Is there a simpler way to solve an exponential equation without trial and error?

[surfy2455]

*solved

 

[Mark44]

Homework Statement

200n = 2^(n-1) find n

The Attempt at a Solution

200n = 2^(n-1)
200 = 2^(n-1)/n
ln(200) = ln(2^(n-1)/n)
ln(200) = ln(2^(n-1)) - ln(n)
ln(200) = (n-1) * ln(2) - ln(n)
5.3 = .7n - .7 - ln(n)
6 = .7n -ln(n)

This is where I get stuck, not sure if this is the right approach.

Homework Statement

6n^2 = 2^(n-1) find n

The Attempt at a Solution

6n^2 = 2^(n-1)
ln(6n^2) = ln(2^(n-1))
2 * ln(6n) = (n-1) * ln(2)
2 * ln(6n) = .7n -.7


Stuck again

With equations like these, where the variable appears in the exponent and outside the exponent, there's not usually an easy way to solve the equations using algebra. I think your best bet is either to treat each side of the original equation as a function, and graph it, and then look for intersections of the two graphs.

Alternatively, you could start with an educated guess, and then refine your results.

For the first one, the powers of 2 are 1, 2, 4, 8, 16, 32, 64, 128, 256, 512, 1024, and so on. Since the left side is 200

 

[Mark44]

I see that you started another thread here - https://www.physicsforums.com/showthread.php?t=720463. That gives some context to the problem. For one thing, n is an integer, as it represents the number of steps in an algorithm, or something related to that.

With that context, all you need to do is to find numbers n and n + 1 that straddle the exact solution. In other words, when you substitute that value of n in the equations, the left side is smaller than the right side. When you substitute n + 1, the left side is larger than the right side.

 

[surfy2455]

I see that you started another thread here - https://www.physicsforums.com/showthread.php?t=720463. That gives some context to the problem. For one thing, n is an integer, as it represents the number of steps in an algorithm, or something related to that.

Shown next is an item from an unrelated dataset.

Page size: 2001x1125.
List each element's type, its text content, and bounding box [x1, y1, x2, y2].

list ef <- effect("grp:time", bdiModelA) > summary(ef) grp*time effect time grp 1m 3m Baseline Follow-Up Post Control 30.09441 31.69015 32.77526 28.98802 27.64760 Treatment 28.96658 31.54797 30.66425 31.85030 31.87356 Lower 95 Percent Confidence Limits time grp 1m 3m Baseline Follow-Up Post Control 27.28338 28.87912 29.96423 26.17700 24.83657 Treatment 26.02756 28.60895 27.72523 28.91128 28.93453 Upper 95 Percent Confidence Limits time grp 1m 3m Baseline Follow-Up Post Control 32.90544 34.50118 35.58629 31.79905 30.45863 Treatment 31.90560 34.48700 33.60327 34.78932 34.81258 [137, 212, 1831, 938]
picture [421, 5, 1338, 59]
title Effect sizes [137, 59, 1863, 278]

With that context, all you need to do is to find numbers n and n + 1 that straddle the exact solution. In other words, when you substitute that value of n in the equations, the left side is smaller than the right side. When you substitute n + 1, the left side is larger than the right side.

Yes, I found the solutions by doing this method before I posted this, but the main intent was to see if there was a more discrete mathematical solution instead of the trial and error approach of plugging and validating.